Cursor.execute (SQL)
AllData = Cursor.fetchall ()

Flag = 0
Flag2 = 0

# If there's data to return on the loop output, http://club.jd.com/review/10178500-1-154.html
If AllData:
For Rec in AllData:
#rec [0]--bookid,rec[1]--cateid,rec[2]--pagenumber
if (rec[0]!= str (NUM1) and flag = = 0):
Continue
Else
Flag = 1
For P in range (num2,rec[2]):
if (Flag2 = 0):
num2 = 0
Flag2 = 1
p = 1
link = "http://club.jd.com/review/" + rec[0] + "a" + str (p) + ". html"
#抓网页
Driver.get (link)
HTML = Driver.page_source
#抓评论
Buydate = catchdate (HTML)
#写入数据库
For z in Buydate:
sql = "INSERT into LJJ (ID, Cateid, bookid, date) VALUES (NULL, ' + rec[0] +" ', ' "+ rec[1] +" ', ' + z[0] + "');"
Try
Cursor.execute (SQL)
Except Exception, E:
Print E
Conn.commit ()
Print Gettimes (nowtimes,totaltimes)

Driver.quit ()
Cursor.close ()
Conn.close ()

Contact Us

The content source of this page is from Internet, which doesn't represent Alibaba Cloud's opinion; products and services mentioned on that page don't have any relationship with Alibaba Cloud. If the content of the page makes you feel confusing, please write us an email, we will handle the problem within 5 days after receiving your email.

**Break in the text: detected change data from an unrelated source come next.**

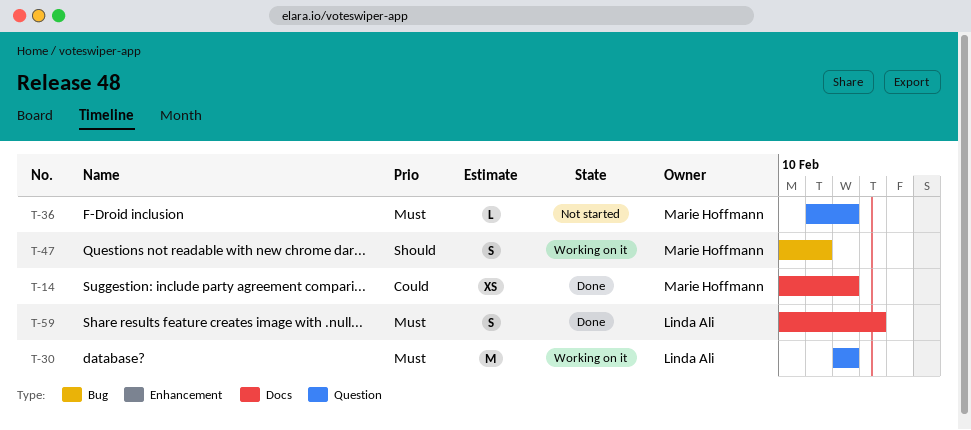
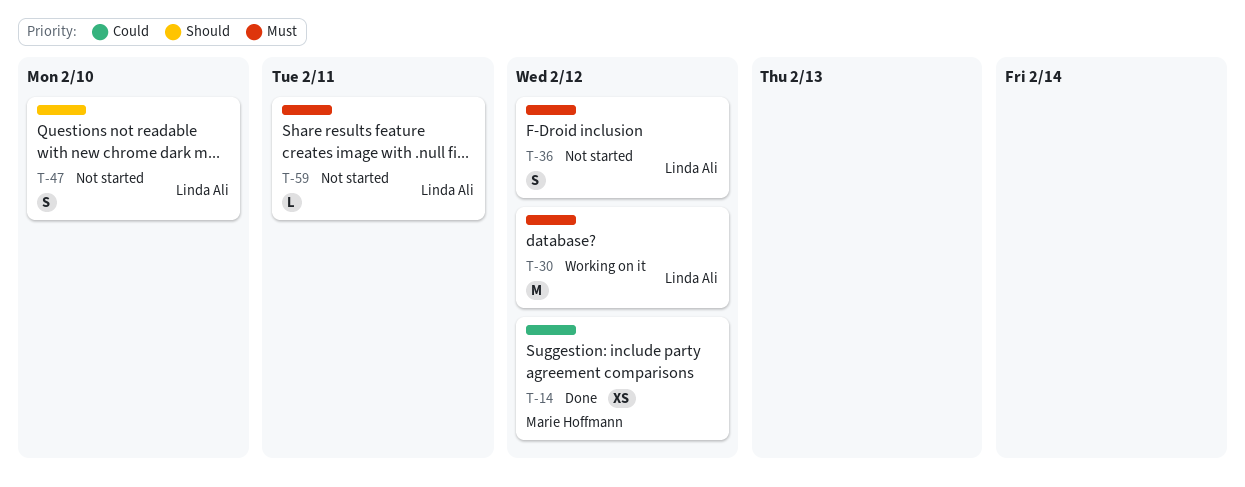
T-36, owner: Marie Hoffmann -> Linda Ali
T-36, estimate: L -> S
T-47, status: Working on it -> Not started
T-47, owner: Marie Hoffmann -> Linda Ali
T-47, due: Feb 11 -> Feb 10
T-59, status: Done -> Not started
T-59, estimate: S -> L
T-59, due: Feb 13 -> Feb 11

If you find any instances of plagiarism from the community, please send an email to: info-contact@alibabacloud.com and provide relevant evidence. A staff member will contact you within 5 working days.

A Free Trial That Lets You Build Big!

Start building with 50+ products and up to 12 months usage for Elastic Compute Service

  • Sales Support

    1 on 1 presale consultation

  • After-Sales Support

    24/7 Technical Support 6 Free Tickets per Quarter Faster Response

  • Alibaba Cloud offers highly flexible support services tailored to meet your exact needs.